Os indivíduos portadores deste tipo de perda podem desenvolver intolerância a sons intensos, queixar-se de zumbidos e de diminuição da inteligibilidade da fala, com prejuízo da comunicação oral.

Nos primeiros 10 a 15 anos de exposição ao ruído a velocidade média da progressão da perda auditiva é maior, mas se cessada a exposição interrompe-se o processo de agravamento. Portanto, essa constatação enfatiza a necessidade de adoção de alternativas efetivas de proteção e controle do ruído, que elimine o risco de progressão.

Diferentemente da perda auditiva induzida pelo ruído, podemos destacar o trauma acústico que por sua vez é provocado por uma exposição súbita a ruídos muito elevados, por exemplo, uma explosão ou tiro. O trauma acústico pode vir acompanhado de ruptura de tímpano ou desarticulação da cadeia ossicular da orelha média.

SINTOMAS DE UMA PERDA AUDITIVA

O aparecimento da perda auditiva ocorre gradualmente, na maioria dos casos, apenas nos damos conta de nossas dificuldades através das reações das pessoas que convivem conosco.

A perda auditiva pode estar relacionada à idade na maioria das vezes, mas pode também ser conseqüência de várias infecções no ouvido, de exposição prolongada a ruídos intensos, hereditariedade e outros…

  • Você necessita que as pessoas fiquem repetindo com freqüência?
  • Você aumenta o volume da televisão ou rádio mais alto que as demais pessoas?
  • Você tem zumbido ou chiado nos ouvidos?
  • Você responde coisas diferentes das que foram perguntadas?
  • Você percebe a voz, mas não entende o que dizem?
  • Você sente dificuldade pra falar no telefone?
  • Você sente dor ou coceira

Caso a resposta para algumas destas perguntas seja afirmativa é recomendável que se procure um médico otorrinolaringologista e uma fonoaudióloga para uma avaliação mais detalhada da audição.

Quando o médico otorrinolaringologista não encontra a causa da perda de audição na consulta, ou quer saber o grau da surdez, ele solicita o exame de audição com a Fonoaudióloga. O exame de audição vai dizer o grau de dificuldade que a pessoa tem para escutar.

 

Surdez na 3ª idade

A surdez no idoso constitui-se num importante fator de desagregação social. De todas as privações sensoriais, a perda auditiva é a que produz efeito no processo de comunicação do idoso. Com o avançar da idade, todas as pessoas apresentam um processo natural de envelhecimento, o qual envolve o aparelho auditivo. A deficiência auditiva pode ficar mais evidente após os 65 anos de idade. Em alguns indivíduos, o quadro é agravado por ação de agentes como a exposição a ruídos, diabetes, usos de medicamentos ototóxicos e outros.

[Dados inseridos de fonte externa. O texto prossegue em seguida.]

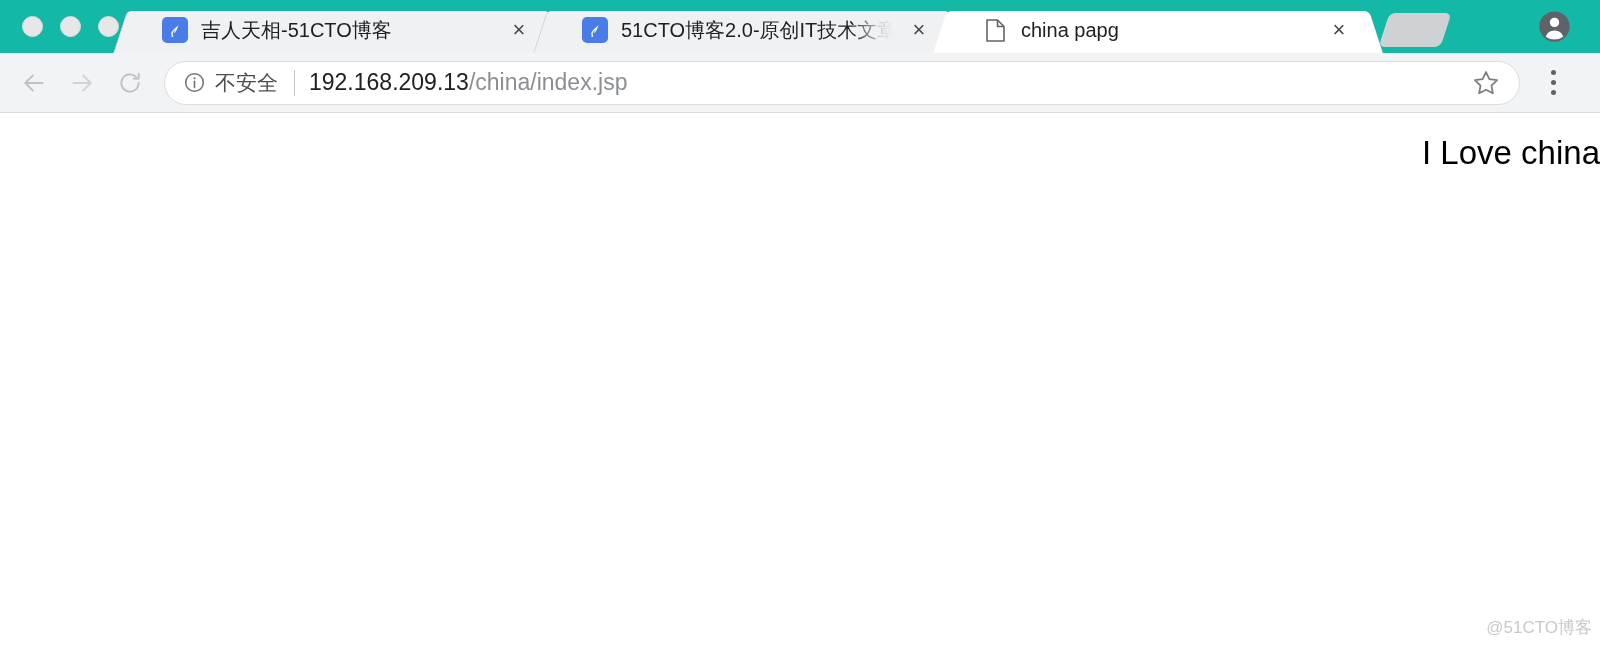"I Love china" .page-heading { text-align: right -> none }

Dentre as implicações da perda auditiva nos idosos, podemos citar:

  • Redução do entendimento de fala em várias situações, sendo a mesma mais evidente em ambientes ruidosos;
  • Muitas vezes ouve o que a pessoa esta falando, mas não entende;
  • Alterações psicológicas, podem estar presentes, como: depressão, frustração, raiva e medo, causada pela incapacidade pessoal de comunicar-se com os outros;
  • A interação com a família, amigos e comunidade fica comprometida, levando ao isolamento social;
  • Incapacidade auditiva em acompanhar missas, teatro, cinema, TV e rádio;
  • Problemas de alerta e defesa devido a incapacidade para ouvir pessoas, veículos se aproximando, bem como o telefone.

Microfonia em Aparelhos Auditivos

O apito que muitas vezes escutamos vindo de aparelhos de audição é chamado de microfonia. Esta, refere-se ao retorno de energia do sinal de saída da prótese para o microfone. Ela ocorre devido:

● à má adaptação anatômica do molde (molde com folga na orelha);

● à má colocação do molde auricular (molde mal encaixado);

● ao escape de som pelo tubo plástico em molde auricular conectado à aparelho muito potente;

● à rachaduras e/ou cotes no tubo plástico do molde auricular;

● e, também ao volume da prótese ajustado em excesso.

 

Havendo microfonia, recomenda-se que o usuário de parelho compareça ao seu centro auditivo de confiança o mais breve possível, para que medidas possam ser tomadas, tendo em vista que o apito percebido compromete de forma bastante significativa o bom desempenho da prótese.